Rossana Berardi, Matteo Santoni, Silvia Rinaldi, Marc Bower, Michela Tiberi, Francesca Morgese, Miriam Caramanti, Agnese Savini, Consuelo Ferrini, Mariangela Torniai, Ilaria Fiordoliva, Thomas Newsom-Davis


Background: Inflammation plays an important role in pathogenesis, development and progression of lung cancer. The aim of the study is to assess the prognostic role of Systemic Immune-Inflammation Index (SII), obtained by analyzing the neutrophil, lymphocyte and platelet counts, and to design prognostic models for patients receiving first-line chemo- or targeted therapy for advanced non-small cell lung cancer (NSCLC).
Methods: We conducted an analysis on 311 patients with advanced NSCLC, treated with first line chemoor targeted therapy till June 2015 at our Institution. Patients were stratified in two groups with SII ≥1,270 (Group A) vs. SII <1,270 (Group B). Progression free survival (PFS) and overall survival (OS) were estimated using Kaplan-Meier method. The best SII cutoff was identified by X-tiles program. A Cox regression model was carried out for univariate and multivariate analyses.
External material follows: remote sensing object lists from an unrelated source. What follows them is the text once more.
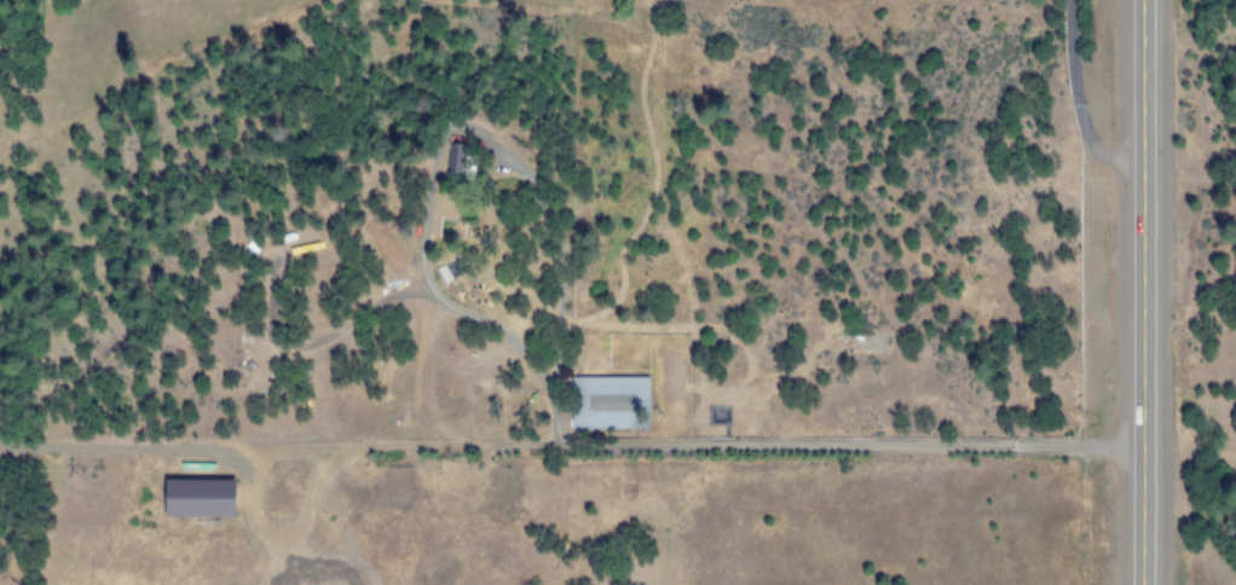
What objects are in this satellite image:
road: (1076, 101)
road: (1142, 292)
building: (609, 403)
road: (707, 445)
building: (196, 498)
Results: At baseline, 179 patients had SII ≥1,270 (Group A), whilst 132 had lower SII (Group B). The median OS was 12.4 months in Group A and 21.7 months in Group B (P<0.001), whilst the median PFS was 3.3 and 5.2 months, respectively (P=0.029). At multivariate analysis, male gender, ECOG-PS ≥2 and SII >1,270 were predictors of worst OS, whilst IV tumor stage was only slightly significant (P=0.08). Otherwise, only wild-type EGFR status and SII ≥1,270 were independent prognostic factors for worst PFS.
Conclusions: Pre-treatment SII is an independent prognostic factor for patients with advanced NSCLC treated with first-line therapies.